Fernand Pouillon, un destin d'architecte
Architecte visionnaire ou escroc flamboyant ? De la reconstruction de Marseille aux cités monumentales d'Alger, Fernand Pouillon bâtit une œuvre hors norme avant de devenir le héros d'un retentissant scandale immobilier. Un destin à la mesure de son ambition..
Fernand Pouillon, né en 1912, est un architecte français autodidacte qui a commencé sa carrière à seulement 22 ans. Sans formation académique classique, il se distingue par son approche intuitive et son amour pour la pierre, matériau central de ses constructions. Son parcours est marqué par une ambition démesurée, résumée par sa propre phrase : « Je vise les étoiles ». Pouillon a su allier architecture et urbanisme, en intégrant des éléments monumentaux même dans des logements destinés à des populations modestes. Son travail s’inscrit dans une période charnière, entre la reconstruction de la France après la Seconde Guerre mondiale et les grands projets urbains des années 1950-1960.

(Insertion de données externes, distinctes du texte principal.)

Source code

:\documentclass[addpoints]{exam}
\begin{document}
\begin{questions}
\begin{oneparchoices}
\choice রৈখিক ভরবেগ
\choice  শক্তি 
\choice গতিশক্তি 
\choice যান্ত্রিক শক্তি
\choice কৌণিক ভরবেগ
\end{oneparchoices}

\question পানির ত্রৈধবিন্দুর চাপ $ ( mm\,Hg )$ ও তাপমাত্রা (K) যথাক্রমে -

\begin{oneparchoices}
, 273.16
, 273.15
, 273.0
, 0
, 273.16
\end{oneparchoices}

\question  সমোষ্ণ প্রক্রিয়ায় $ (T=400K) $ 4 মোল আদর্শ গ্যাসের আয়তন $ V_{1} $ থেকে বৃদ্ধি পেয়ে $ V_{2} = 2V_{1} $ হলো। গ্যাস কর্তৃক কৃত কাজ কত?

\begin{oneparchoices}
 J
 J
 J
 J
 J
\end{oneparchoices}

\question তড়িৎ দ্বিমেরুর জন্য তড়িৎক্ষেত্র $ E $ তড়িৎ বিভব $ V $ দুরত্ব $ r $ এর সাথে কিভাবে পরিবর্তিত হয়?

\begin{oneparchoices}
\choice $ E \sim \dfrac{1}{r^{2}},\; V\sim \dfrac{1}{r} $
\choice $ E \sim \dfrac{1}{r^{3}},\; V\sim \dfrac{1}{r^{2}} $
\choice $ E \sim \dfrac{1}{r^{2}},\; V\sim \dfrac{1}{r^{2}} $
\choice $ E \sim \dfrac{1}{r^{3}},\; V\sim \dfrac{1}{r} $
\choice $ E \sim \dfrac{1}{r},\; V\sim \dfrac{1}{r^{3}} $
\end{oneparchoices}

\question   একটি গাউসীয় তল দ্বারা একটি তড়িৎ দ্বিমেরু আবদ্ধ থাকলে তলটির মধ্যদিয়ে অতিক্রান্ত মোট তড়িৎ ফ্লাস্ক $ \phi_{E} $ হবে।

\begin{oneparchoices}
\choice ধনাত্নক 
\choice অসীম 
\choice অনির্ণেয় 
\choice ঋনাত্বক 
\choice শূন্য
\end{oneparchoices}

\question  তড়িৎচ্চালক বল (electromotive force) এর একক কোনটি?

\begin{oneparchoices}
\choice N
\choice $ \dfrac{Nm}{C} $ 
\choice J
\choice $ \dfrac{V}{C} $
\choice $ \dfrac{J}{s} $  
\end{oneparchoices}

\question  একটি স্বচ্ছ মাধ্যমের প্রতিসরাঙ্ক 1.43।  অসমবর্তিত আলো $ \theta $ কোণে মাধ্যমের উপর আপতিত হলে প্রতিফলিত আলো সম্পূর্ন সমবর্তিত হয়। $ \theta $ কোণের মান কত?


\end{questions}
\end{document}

Dans les années 1940-1950, Pouillon joue un rôle clé dans la reconstruction du Vieux-Port de Marseille, un quartier détruit pendant la Seconde Guerre mondiale. Il collabore avec Auguste Perret, architecte en chef de la reconstruction, et Eugène Beaudouin. Pouillon y introduit des éléments architecturaux inspirés de l’Iran, comme les arcades et les loggias profondes, ainsi que des toits-terrasses en attique. Ces choix donnent au quartier une identité forte et harmonieuse. Le projet vise à redonner aux Marseillais un cadre de vie agréable, tout en respectant l’histoire locale. Les immeubles reconstruits s’inspirent du style romain, notamment du Pont-du-Gard, avec des matériaux nobles comme la pierre.

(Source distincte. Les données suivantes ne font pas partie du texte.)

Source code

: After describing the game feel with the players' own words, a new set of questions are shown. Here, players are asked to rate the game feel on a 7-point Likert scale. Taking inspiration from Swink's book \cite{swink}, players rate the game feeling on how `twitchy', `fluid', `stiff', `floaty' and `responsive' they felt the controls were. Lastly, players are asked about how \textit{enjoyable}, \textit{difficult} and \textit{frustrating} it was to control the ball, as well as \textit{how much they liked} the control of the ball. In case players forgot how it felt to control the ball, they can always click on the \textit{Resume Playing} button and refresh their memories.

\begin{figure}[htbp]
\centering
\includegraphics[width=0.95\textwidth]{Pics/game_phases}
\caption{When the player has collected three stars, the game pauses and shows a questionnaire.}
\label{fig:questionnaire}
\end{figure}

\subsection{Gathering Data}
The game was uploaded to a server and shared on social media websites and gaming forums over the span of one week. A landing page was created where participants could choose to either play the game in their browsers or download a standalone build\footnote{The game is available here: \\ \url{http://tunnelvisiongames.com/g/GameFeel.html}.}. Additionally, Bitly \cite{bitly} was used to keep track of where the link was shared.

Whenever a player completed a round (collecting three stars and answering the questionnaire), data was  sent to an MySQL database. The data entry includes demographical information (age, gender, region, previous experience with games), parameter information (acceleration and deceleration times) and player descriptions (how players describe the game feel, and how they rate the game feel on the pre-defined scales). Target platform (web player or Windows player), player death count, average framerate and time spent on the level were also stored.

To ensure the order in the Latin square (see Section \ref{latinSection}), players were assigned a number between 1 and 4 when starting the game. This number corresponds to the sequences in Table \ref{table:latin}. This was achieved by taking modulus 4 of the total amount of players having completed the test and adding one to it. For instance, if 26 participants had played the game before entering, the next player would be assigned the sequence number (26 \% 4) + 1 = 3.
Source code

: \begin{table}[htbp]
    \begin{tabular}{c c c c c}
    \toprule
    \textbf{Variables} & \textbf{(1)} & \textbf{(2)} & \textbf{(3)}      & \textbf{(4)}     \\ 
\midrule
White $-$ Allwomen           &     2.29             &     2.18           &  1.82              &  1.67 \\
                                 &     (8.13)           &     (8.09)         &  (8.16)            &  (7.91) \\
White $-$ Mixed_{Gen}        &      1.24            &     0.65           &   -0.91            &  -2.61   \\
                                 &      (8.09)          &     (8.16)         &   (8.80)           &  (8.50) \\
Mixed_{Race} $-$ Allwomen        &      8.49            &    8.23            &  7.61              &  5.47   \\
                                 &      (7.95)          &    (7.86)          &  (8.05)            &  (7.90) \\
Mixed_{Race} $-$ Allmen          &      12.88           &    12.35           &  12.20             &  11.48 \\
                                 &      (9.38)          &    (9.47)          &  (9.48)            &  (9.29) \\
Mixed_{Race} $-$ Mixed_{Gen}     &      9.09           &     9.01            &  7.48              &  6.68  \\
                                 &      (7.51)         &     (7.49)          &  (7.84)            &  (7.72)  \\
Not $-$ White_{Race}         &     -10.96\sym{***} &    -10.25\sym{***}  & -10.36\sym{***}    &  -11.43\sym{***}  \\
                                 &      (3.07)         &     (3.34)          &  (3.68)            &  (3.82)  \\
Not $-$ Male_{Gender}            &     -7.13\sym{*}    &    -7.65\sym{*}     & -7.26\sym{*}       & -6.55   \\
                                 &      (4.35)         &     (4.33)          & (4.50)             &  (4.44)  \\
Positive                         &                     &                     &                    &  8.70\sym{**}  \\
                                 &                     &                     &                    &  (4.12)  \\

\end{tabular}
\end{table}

Dans les années 1950, Pouillon est chargé de trois grands programmes de logements à Alger, dont Diar es-Saada et Climat de France (surnommé « les Deux Cents colonnes »). Ces ensembles immobiliers, conçus pour des populations modestes, intègrent des éléments inspirés de la Casbah d’Alger, comme des places publiques, des arcades et des espaces collectifs. Pouillon y applique sa philosophie : « Pour moi la ville, c’est les bas quartiers. C’est eux qui devraient être des hauts lieux ». Ces quartiers, bien que conçus pour des habitants aux revenus limités, deviennent des modèles d’urbanisme social et durable. Aujourd’hui, certains de ces logements sont encore habités.
Malgré ses succès architecturaux, Pouillon est rattrapé par un scandale immobilier dans les années 1960. Accusé de malversations financières, il est « injurié dans les journaux pendant quatre ans », selon ses propres mots. Isolé et critiqué, il reste pourtant fidèle à sa vision : « J’ai rendu des gens heureux, je le sais. Je poursuis cette idée-là ». Le scandale, qui éclate après ses grands projets, ternit sa réputation pendant des années, mais ne remet pas en cause la qualité de son travail. Une émission de France Culture en 1999, intitulée « Mains hautes et mains basses sur la ville », retrace son parcours et son héritage controversé.
Fernand Pouillon laisse derrière lui une œuvre architecturale majeure, marquée par son approche humaniste et monumentale. Ses réalisations, comme les ensembles d’Alger ou la reconstruction du Vieux-Port de Marseille, sont encore étudiées aujourd’hui pour leur intégration harmonieuse dans le paysage urbain. Pouillon a su concilier esthétique, fonctionnalité et accessibilité, même pour des logements sociaux. Son travail est salué pour avoir transformé des friches industrielles ou des quartiers détruits en espaces de vie agréables. Malgré les controverses, son influence sur l’architecture moderne reste significative.